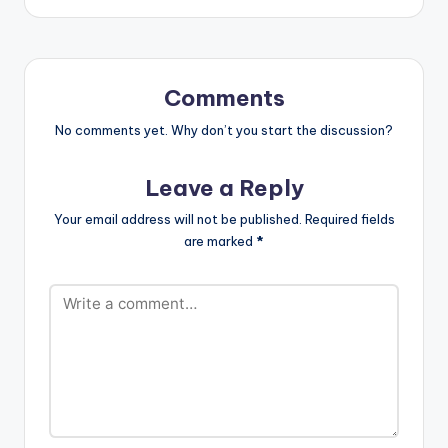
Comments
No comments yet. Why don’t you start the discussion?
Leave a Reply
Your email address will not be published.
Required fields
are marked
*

^^^^^^^^^^^^^^^^

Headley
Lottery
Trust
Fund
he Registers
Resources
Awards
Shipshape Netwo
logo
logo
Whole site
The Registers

^^^^^^^^^^^^^^^^

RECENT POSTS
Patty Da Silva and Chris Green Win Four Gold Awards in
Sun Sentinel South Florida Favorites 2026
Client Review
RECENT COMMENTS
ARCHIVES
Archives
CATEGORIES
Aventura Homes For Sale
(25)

^^^^^^^^^^^^^^^^

Exercise: Establish how many lines of the material above hold the word "Awards". Nothing but the count should be returned.

Problem solution: 2